Decision Support Systems Rescuing Lives
Business intelligence has broken through the traditional four-walled office and has evolved into a tool that can be useful in other fields, as will be proven in its gradual integration with the medical field.
In Sahlgrenska University Hospital (Gothenburg, Sweden) Dr. Daniel Stålhammar felt that his hospital could break tradition by incorporating business intelligence software into the hospital’s record and data management systems. After 40 years of practicing neurosurgery, Dr. Stålhammar learned over the years that the key to a more efficient and effective hospital was to improve technological systems to manage large information databases.
Not only was he interested in incorporating a database management system, he was set on installing a decision support system (DSS) that would be able to handle both. A decision support system basically analyzes existing information to allow users to make more informed management decisions.
In light of the medical field and its needs, such analytic tools would enable doctors to analyze a patient’s medical history and symptoms against recognized medical measurements and predictions, and ultimately them to make proper decisions on whether a patient should be receiving specialized or costly care. Through such processes are doctors able to make more informed, as well as cost-effective medical decisions regarding their patients.
Stålhammar utilized software developed by QlikTech International AB called QlikView. QlikView fulfilled the exact needs that the medical hospital was searching for. By using QlikView, medical practitioners in the hospital were able to avoid making diagnoses that would cause more pain for the patient or more expensive care. It increased accuracy and reduced the likelihood of causing medical complications. Instead of utilizing several staff members day and night to do continuous analysis of information, QlikView allowed for automatic alerts which decreased the need for physical manpower to do the alerting.
Because of this pioneering use of QlikView, the Computerworld Honors Program recognized the innovation in their Business and Related Services category. By switching to Qlikview, Stålhammar (a techie by heart) found this to be a tremendous and positive step away from traditional Excel sheets to a bright technological future in hospital care. Stålhammar expressed how computers have unquestionably increased the tendency to make more responsible medical decisions at a much faster rate.
He found that the search engines were capable of informative data results that could be displayed in visual representations. He felt that he made the perfect decision in using QlikView due to its speed and capabilities.
Reliable and safe predictions
Stålhammar found that the software could be very useful in predicting outcomes in his own specialty. By feeding the software the observations and medical results of certain patients, the software could process these against probable outcomes, thus verifying trends and how the patient can be best treated. Stålhammar gave an example of how for patients with head injuries, a number of predictors exist, wherein one can compare them and establish whether the injury develops positively or not. Such predictors, Stålhammar says, may include white blood cell count, a patient’s age, or even the cranial pressure. With this existing data, diagnoses become more accurate and reliable.
Johan Rylander of QlikTech has worked closely with Stålhammar as a consultant providing technical support for the hospital information technology staff. He reflected that the actual installation of the software application was less complicated than expected. This was largely attributed to Dr. Stålhammar’s established systems and information system in the hospital. With all the information intact and defined, all that was needed was for Dr. Stålhammar to explain what he envisioned and for Rylander to translate the vision into reality.
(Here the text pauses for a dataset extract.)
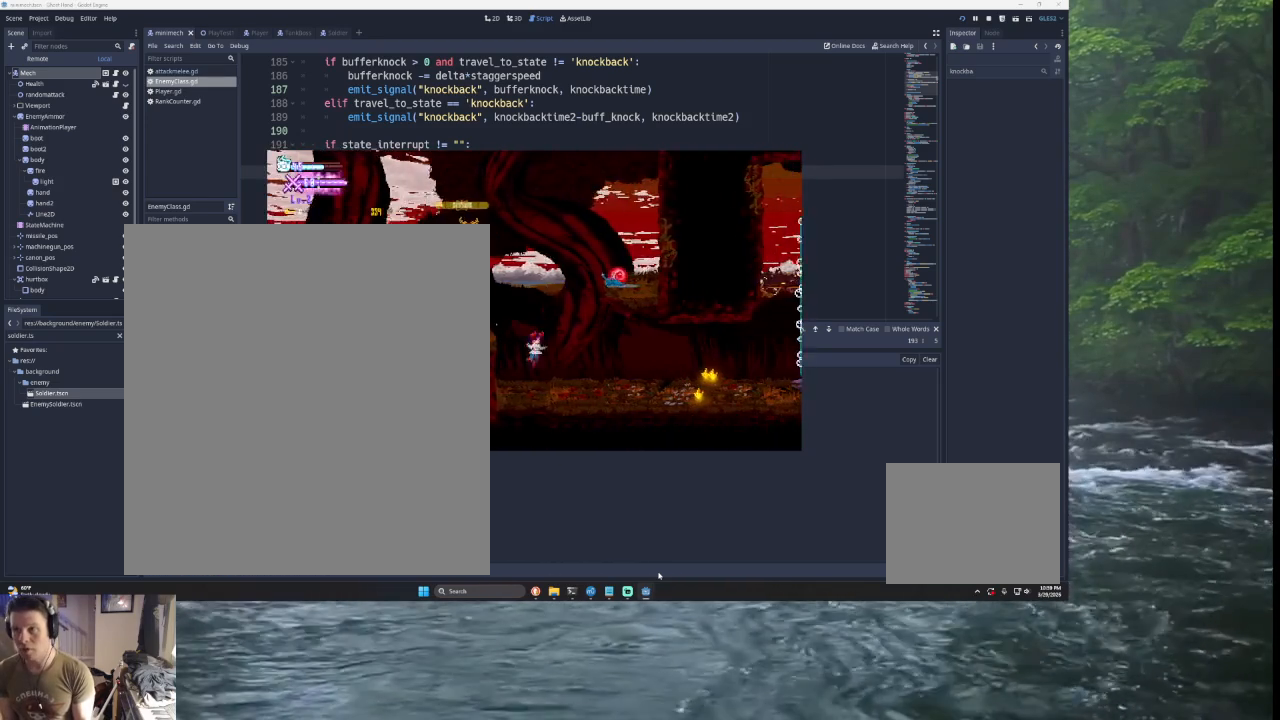
{"buttons": [], "left_stick": "right", "right_stick": "center", "events": []}
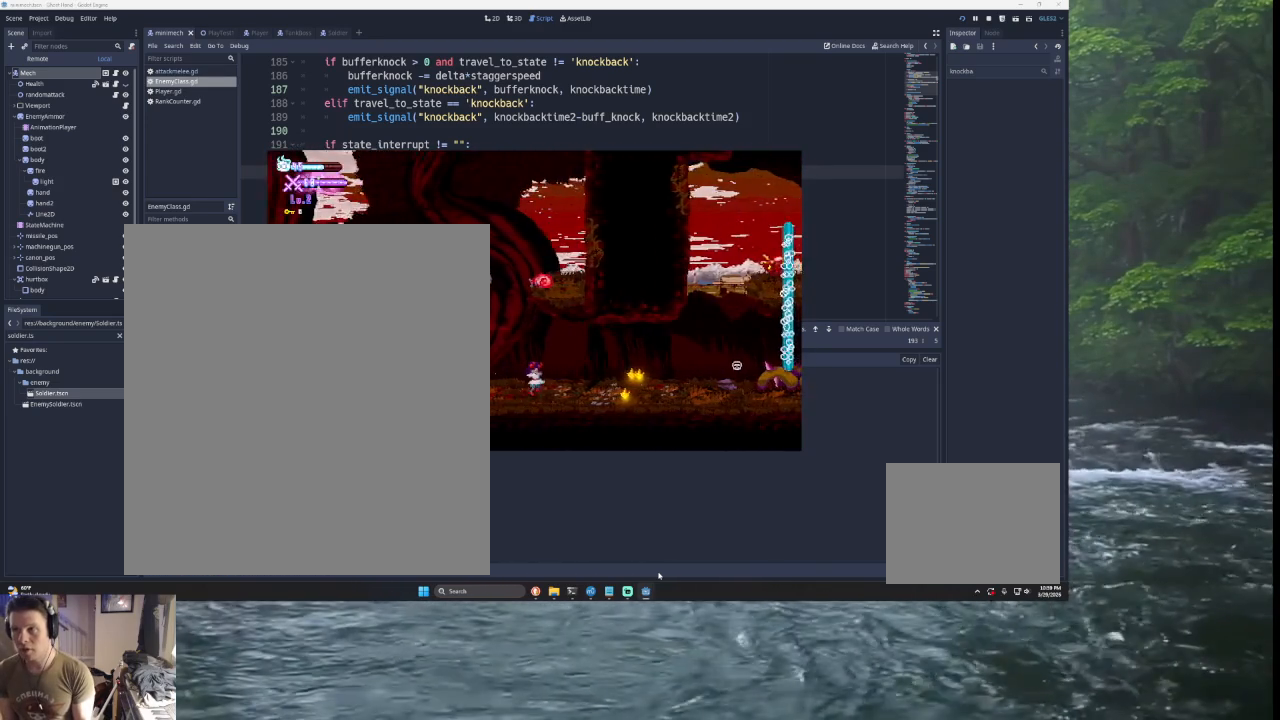
{"buttons": [], "left_stick": "right", "right_stick": "center", "events": []}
However, there will always be the occasional challenge to overcome in the software’s implementation. For instance, Rylander had to reprogram code that would allow for more precise, compatible and comprehensible displays. Also, the need to integrate images in the displays also posed a problem since images need a lot of memory. To solve this Rylander simply linked the image files which let users view images without having to reload them in different parts of the QlikView system.
There is also the challenge of sustainability, which seems to be the curse of every project in development. Dr. Stålhammar retired in 2007, six years after he began the implementation of QlikView. With his retirement went the enthusiasm and impetus of initiative. The project was losing its biggest supporter. Dr. Stålhammar predicted a bleak future in his project, even though doctors of the other departments on Sahlgrenska University Hospital expressed interest in the QlikView software. He attributes this mainly to the slow adaptability of others to the technology.
But not all is lost. In the Department of Orthopedic Surgery of the same hospital, a Dr. Peter Nyberg (chief of the department) has become a follower in Stålhammar’s technological wake. He actively uses QlikView to make his diagnoses and to improve the care that he provides for them. He expressed that he wants to get results quickly and he wants the results to be dependable, which he finds true for the QlikView system.
A Forrester Research Inc. analyst, Boris Evelson, expressed that there was little surprise that the DSS tool has extended its reach to the medical field. He found that for an organization or company to remain competitive in a technologically-changing world, there will always be an evolving growth in cross-cutting with other sectors to stay in the race.
In the end, it makes a world of sense that business intelligence software is making its debut in the medical world. Correlating different economic and business data to pursue wise business decisions is not too different from grouping medical ailments and symptoms to enable a medical practitioner from making more accurate diagnoses and less costly prescriptions.